__Quoted passage__.

They fired several grenades, scattering the crowd. Women screamed and fell to the ground; men leapt onto the pavements, then ran back to drag the fallen out of the road. Shop owners pulled scared bystanders inside and slammed down their metal grates. It took only seconds to realise they were stun grenades, fired into the air to scatter the marchers, but they were terrifying seconds.
Philip Weiss, who has been following events, says the Ayatollahs have vowed there will be no Velvet Revolution. He details the cut and thrust on the ground.
Protestors are taking to the streets and their computers. Though the IRI has shut down SMS texting, a regular tool used for campaigning and election monitoring in Iran, street protestors are using their cell phones to take pictures and videos that they download. Several youtube videos show major protests in Tehran’s largest thoroughfares, including Vali Asr Street and Vanak Square. Many protestors are seen wearing green, throwing stones, setting bonfires to stop traffic. In one demonstration, streetsweepers join the crowds who chant, “Streetsweeping brothers, pick up Mahmoud and haul him off!” …
The IRI is quickly closing off media websites, including the BBC Persian service. Facebook, used heavily by Mousavi supporters, is being filtered.

__Problem details__.
Copy the passage on the Tehran street protests word for word, in full.

__Record excerpts__.
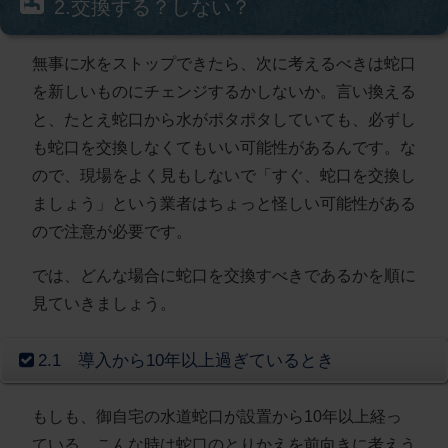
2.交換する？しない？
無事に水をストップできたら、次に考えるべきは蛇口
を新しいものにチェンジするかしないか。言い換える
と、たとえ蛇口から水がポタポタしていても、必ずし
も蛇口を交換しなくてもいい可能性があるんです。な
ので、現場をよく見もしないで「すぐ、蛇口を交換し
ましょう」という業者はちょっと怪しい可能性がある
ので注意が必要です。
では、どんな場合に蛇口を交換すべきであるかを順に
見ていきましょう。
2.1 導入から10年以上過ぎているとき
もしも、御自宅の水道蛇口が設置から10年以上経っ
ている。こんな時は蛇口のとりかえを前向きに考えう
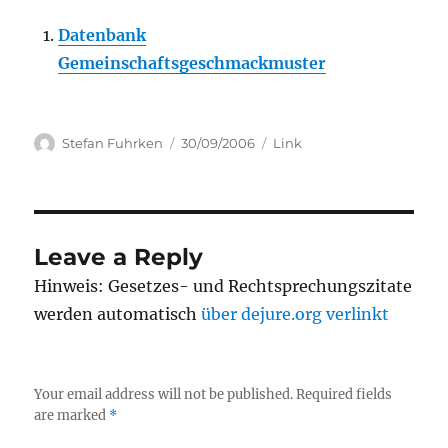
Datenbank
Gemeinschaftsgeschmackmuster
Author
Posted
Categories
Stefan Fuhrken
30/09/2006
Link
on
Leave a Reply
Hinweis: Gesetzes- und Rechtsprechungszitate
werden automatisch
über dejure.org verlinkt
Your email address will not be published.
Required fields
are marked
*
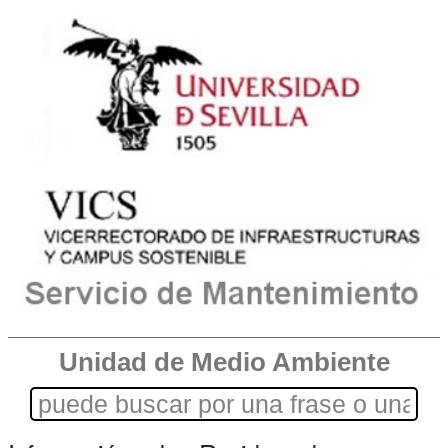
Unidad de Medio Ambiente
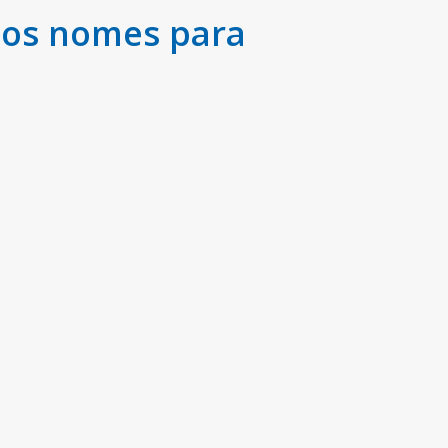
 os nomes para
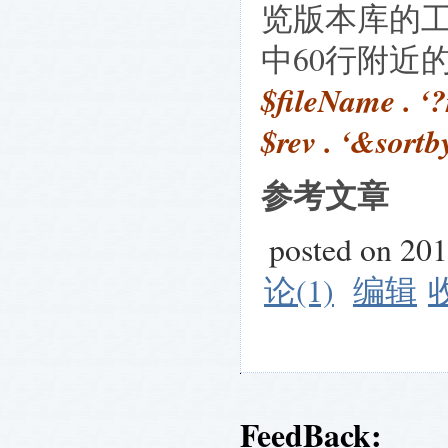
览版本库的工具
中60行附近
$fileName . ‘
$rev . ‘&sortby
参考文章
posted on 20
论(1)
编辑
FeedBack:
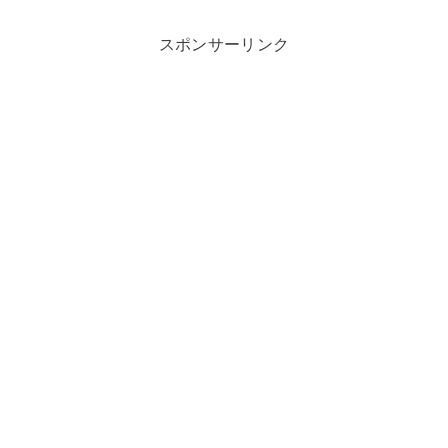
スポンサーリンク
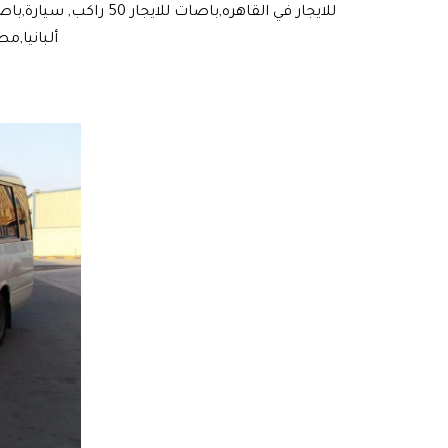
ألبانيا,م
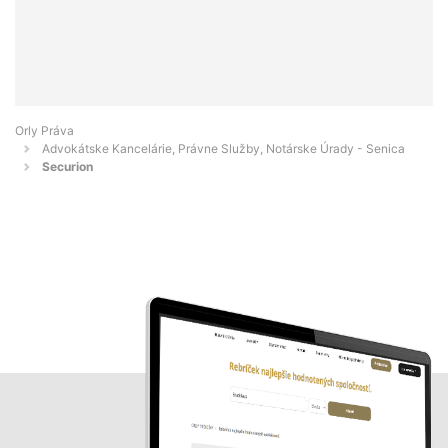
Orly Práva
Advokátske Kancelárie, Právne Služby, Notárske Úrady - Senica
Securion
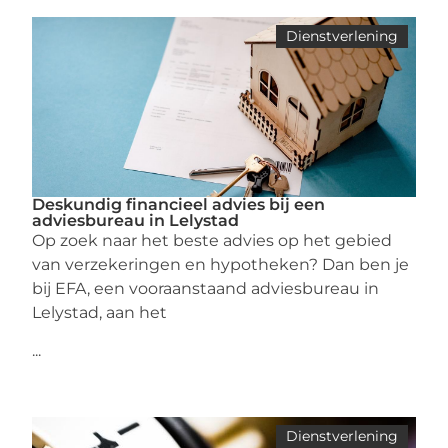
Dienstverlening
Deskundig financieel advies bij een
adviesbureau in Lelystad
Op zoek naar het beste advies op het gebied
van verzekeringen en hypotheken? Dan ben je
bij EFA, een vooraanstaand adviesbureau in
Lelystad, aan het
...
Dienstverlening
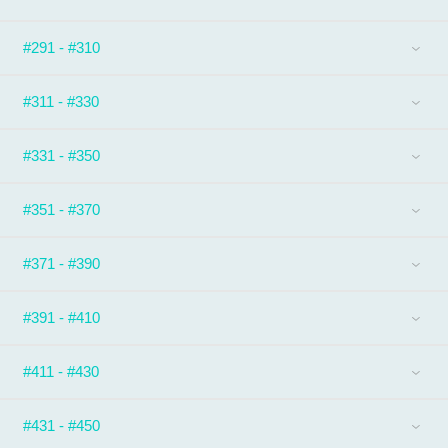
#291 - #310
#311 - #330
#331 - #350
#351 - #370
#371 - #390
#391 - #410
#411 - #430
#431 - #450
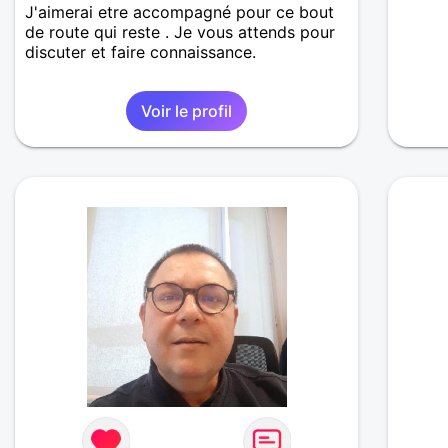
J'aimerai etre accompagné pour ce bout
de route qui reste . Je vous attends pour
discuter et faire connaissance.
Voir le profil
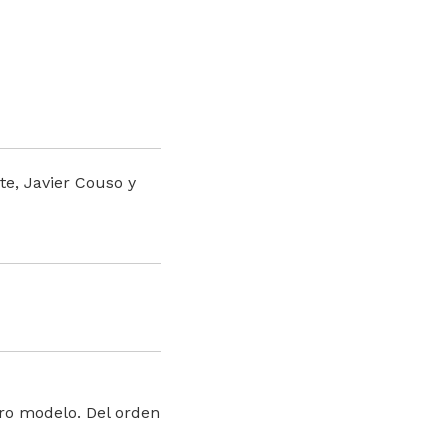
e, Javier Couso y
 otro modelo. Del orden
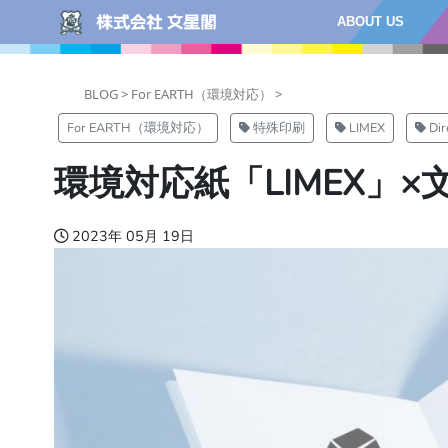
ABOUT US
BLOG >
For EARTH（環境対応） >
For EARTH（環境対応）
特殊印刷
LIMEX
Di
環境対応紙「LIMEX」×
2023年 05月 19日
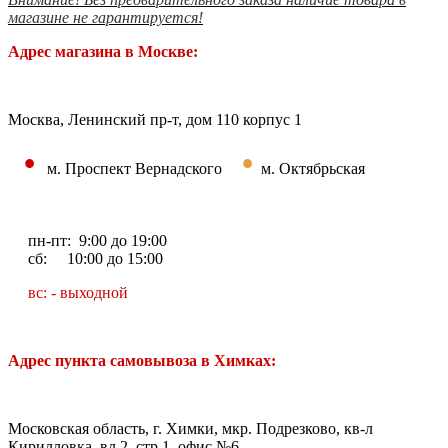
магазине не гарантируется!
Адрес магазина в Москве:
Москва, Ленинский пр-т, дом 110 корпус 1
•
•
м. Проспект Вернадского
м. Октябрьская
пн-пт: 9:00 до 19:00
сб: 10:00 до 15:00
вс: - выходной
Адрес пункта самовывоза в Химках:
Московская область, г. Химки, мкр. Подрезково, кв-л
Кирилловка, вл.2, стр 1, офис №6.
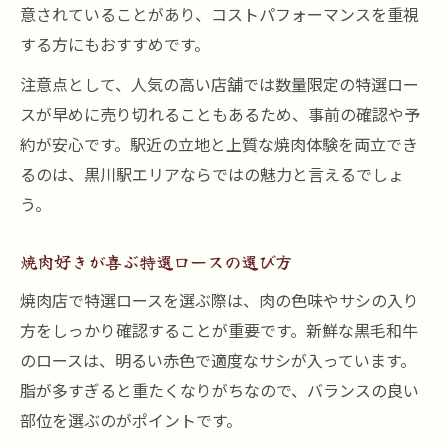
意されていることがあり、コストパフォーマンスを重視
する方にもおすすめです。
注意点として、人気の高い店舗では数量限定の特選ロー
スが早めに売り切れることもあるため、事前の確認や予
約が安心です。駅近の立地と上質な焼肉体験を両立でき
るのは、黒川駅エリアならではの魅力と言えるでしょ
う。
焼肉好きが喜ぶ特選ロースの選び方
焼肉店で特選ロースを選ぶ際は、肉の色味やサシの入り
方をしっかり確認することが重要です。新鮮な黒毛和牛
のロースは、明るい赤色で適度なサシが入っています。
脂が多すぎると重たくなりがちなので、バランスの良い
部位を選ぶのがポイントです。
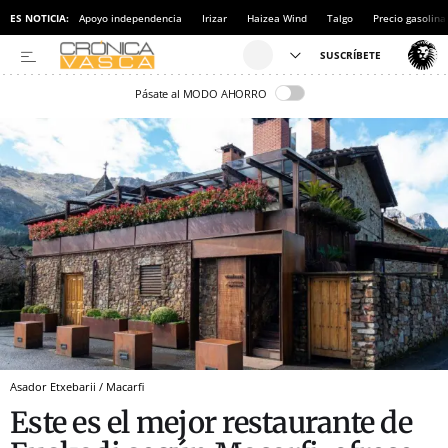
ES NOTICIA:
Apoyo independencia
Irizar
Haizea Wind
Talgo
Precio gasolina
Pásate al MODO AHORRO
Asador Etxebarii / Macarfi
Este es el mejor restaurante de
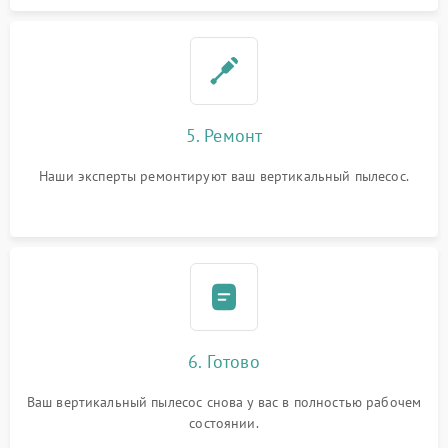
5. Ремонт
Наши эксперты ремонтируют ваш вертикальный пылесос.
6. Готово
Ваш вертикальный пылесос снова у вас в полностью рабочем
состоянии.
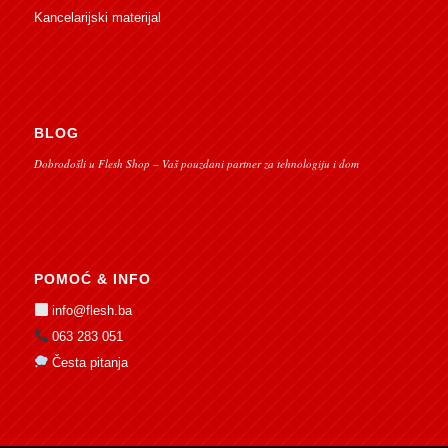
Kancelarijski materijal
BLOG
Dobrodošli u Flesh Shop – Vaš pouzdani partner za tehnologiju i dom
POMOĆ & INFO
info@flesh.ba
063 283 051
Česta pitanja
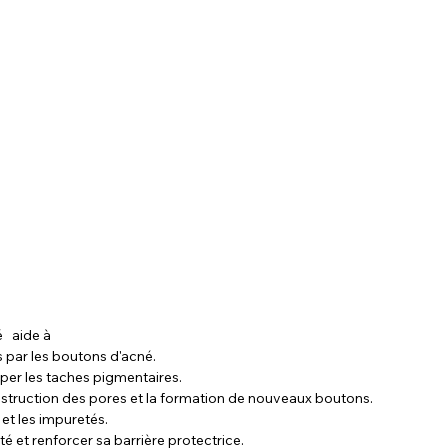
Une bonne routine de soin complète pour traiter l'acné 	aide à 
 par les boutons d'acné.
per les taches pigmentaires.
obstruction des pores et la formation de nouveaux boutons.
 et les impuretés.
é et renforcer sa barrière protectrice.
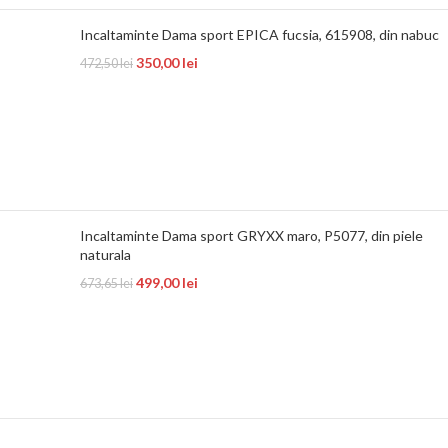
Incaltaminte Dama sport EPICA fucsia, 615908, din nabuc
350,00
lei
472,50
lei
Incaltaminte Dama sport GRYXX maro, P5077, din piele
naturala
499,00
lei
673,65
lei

__Problem solution__.
They fired several grenades, scattering the crowd. Women screamed and fell to the ground; men leapt onto the pavements, then ran back to drag the fallen out of the road. Shop owners pulled scared bystanders inside and slammed down their metal grates. It took only seconds to realise they were stun grenades, fired into the air to scatter the marchers, but they were terrifying seconds.
Philip Weiss, who has been following events, says the Ayatollahs have vowed there will be no Velvet Revolution. He details the cut and thrust on the ground.
Protestors are taking to the streets and their computers. Though the IRI has shut down SMS texting, a regular tool used for campaigning and election monitoring in Iran, street protestors are using their cell phones to take pictures and videos that they download. Several youtube videos show major protests in Tehran’s largest thoroughfares, including Vali Asr Street and Vanak Square. Many protestors are seen wearing green, throwing stones, setting bonfires to stop traffic. In one demonstration, streetsweepers join the crowds who chant, “Streetsweeping brothers, pick up Mahmoud and haul him off!” …
The IRI is quickly closing off media websites, including the BBC Persian service. Facebook, used heavily by Mousavi supporters, is being filtered.